**** Source document ****

Why We Do Not Believe What We Say We Believe in Laconia
I am pleased with all the efforts our city is putting forth to combat the drug epidemic in our city. Can more be done? Of course. Can better things be done than are being done? Certainly. Nevertheless we Laconian's are not ignoring the problem and that makes me glad.
In working with addicted clients, running Celebrate Recovery both at our county jail and in Laconia on Friday nights, and as I have participated in various drug-epidemic conversations over the past 2 years I have picked up on what seems to be a contradictory belief system weaving through us. It is a belief system we say we believe but ultimately have to disbelieve in order to live with ourselves. What do I mean?
There is a lot of compassion being extended to addicted persons today. That's a good thing. Anonymous People as an example is a documentary created with the expressed intention of taking away the stigma of addiction. The documentary really harps on the 12-Step policy of making AA meetings anonymous. They ask, "Why should addicted people be ashamed to be in recovery such that they have to keep their participation anonymous?" The assumption in the movie is that the reason people are ashamed is because our society has told them they should be ashamed.
In attacking the "stigma" of addiction, our intention of course is to help addicted people by figuring out where blame should be placed and advocating on their behalf. But if we will pause for a moment we will find cracks this kettle.

****

## Explore the material
1. Answer these questions using the Laconia piece.
(a) In what two settings does the writer run Celebrate Recovery?
(b) Over what span of time has the writer taken part in drug-epidemic conversations?
(c) What intention was the documentary Anonymous People created with?
2. Write out the passage of the Laconia piece starting at "In working with" and ending at "What do I mean?".

**** Entries shown ****

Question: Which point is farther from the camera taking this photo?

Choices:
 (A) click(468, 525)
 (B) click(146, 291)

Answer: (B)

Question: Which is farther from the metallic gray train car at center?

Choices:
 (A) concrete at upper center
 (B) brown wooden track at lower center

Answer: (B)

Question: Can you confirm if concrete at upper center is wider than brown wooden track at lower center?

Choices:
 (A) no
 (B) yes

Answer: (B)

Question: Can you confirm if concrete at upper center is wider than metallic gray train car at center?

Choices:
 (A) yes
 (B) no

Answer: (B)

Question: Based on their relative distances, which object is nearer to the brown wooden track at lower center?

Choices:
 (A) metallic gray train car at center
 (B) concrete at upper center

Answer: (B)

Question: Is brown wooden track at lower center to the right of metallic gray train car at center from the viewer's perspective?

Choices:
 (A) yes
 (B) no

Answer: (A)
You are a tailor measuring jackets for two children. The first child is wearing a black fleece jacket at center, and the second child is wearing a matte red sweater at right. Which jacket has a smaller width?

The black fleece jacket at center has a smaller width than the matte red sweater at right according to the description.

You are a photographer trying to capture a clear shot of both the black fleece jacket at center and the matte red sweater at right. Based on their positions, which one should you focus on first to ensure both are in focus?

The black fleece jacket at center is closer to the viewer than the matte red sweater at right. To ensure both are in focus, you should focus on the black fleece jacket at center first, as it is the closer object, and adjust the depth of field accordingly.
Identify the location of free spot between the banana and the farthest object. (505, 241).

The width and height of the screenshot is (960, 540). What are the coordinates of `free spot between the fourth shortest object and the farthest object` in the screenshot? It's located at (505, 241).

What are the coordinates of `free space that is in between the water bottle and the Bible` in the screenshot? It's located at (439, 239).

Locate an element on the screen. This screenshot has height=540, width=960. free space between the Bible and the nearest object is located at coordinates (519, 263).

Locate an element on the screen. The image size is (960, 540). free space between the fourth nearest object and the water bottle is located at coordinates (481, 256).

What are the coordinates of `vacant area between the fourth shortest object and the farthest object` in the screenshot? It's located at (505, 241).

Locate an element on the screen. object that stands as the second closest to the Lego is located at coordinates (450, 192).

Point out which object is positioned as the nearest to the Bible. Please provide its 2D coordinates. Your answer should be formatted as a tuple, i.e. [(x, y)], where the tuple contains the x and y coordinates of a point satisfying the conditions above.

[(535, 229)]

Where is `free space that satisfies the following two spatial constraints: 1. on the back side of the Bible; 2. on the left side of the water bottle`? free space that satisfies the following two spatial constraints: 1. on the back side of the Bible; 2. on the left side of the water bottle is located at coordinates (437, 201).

****

## Answers to this exercise
1.
(a) At the county jail and in Laconia on Friday nights.
(b) The past 2 years.
(c) Taking away the stigma of addiction.

2.
In working with addicted clients, running Celebrate Recovery both at our county jail and in Laconia on Friday nights, and as I have participated in various drug-epidemic conversations over the past 2 years I have picked up on what seems to be a contradictory belief system weaving through us. It is a belief system we say we believe but ultimately have to disbelieve in order to live with ourselves. What do I mean?